Fáilte Ireland has launched a new initiative to boost visitor numbers to Irish religious tourism sites.
Last week, a seminar in Co. Mayo was attended by sixty tourism businesses from the west and north-west, and representatives of a number of European religious heritage destinations.
A spokesperson for Fáilte Ireland said that, two years ago, the agency had turned its attention to pro-actively developing the west of Ireland’s religious tourism product.
“We commissioned the development of a strategy initially, and this told us of the huge potential for the religious heritage tourism market in the west of Ireland.
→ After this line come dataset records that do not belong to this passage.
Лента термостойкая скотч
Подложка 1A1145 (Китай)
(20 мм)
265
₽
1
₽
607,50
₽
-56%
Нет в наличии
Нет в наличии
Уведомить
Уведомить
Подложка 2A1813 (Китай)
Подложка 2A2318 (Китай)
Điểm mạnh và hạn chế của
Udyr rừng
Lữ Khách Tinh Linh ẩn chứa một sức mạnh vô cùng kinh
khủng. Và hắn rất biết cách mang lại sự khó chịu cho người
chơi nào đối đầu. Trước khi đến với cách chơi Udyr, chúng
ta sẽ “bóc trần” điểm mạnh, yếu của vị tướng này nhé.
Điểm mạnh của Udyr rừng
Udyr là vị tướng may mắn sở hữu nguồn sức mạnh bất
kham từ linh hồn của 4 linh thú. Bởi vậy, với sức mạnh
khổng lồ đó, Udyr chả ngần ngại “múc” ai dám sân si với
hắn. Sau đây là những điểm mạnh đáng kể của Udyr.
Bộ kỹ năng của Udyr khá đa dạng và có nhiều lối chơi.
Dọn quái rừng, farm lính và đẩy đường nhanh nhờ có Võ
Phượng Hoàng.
Estimates on faith or pilgrim tourism reveal a burgeoning market,” the spokesperson explained.
“The World Religious Tourism Association has estimated that 200 million visitors engaged in pilgrimage journeys in the 1990s and by 2000, this had increased to 240 million. Other estimates state that faith-based tourism serves 300 million travellers and produces 18 billion dollars in revenue each year.”
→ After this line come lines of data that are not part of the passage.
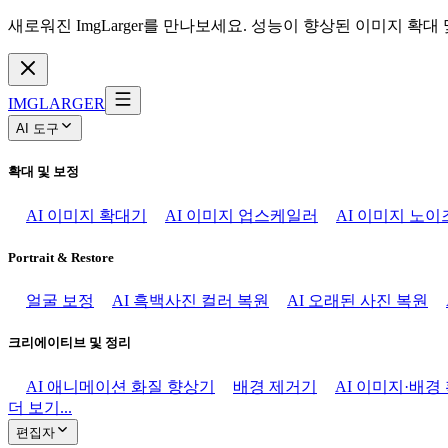
새로워진 ImgLarger를 만나보세요. 성능이 향상된 이미지 확대
IMGLARGER
AI 도구
확대 및 보정
AI 이미지 확대기
AI 이미지 업스케일러
AI 이미지 노이
Portrait & Restore
얼굴 보정
AI 흑백사진 컬러 복원
AI 오래된 사진 복원
크리에이티브 및 정리
AI 애니메이션 화질 향상기
배경 제거기
AI 이미지·배경
더 보기...
편집자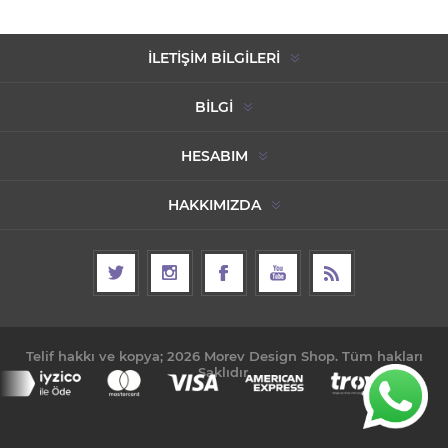
İLETIŞIM BILGILERI
BILGI
HESABIM
HAKKIMIZDA
Telif hakkı ve kopya; 2026 Morev Design Shop. Tüm hakları
Saklıdır.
Fáilte Ireland said that there are three distinct segments to the market.
These are so-called ‘sacred tourists’, for whom faith is the primary motivation for visiting a spiritual site,
Christian and cultural tourists, who go to spiritual sites as part of a wider holiday and ‘spiritual interest’ tourists who want to connect with the traditions and values of a destination by seeing attractions with a spiritual dimension.
The agency spokesperson said that Ireland “has wonderful religious sites that are easily accessible by road, rail and airports. This, combined with a growing interest among many of our tourism businesses to package and sell this, has prompted us to make this a priority.”
“In 2009, we delivered a year-long training programme to over sixty businesses in the region and [we] are now in the process of delivering a new brand for this niche area”
Fáilte Ireland is also involved with other European tourism promotion organisations in developing an EU-funded project called Sailing to St James, which is to promote maritime pilgrimage routes to Santiago de Campostela in Spain.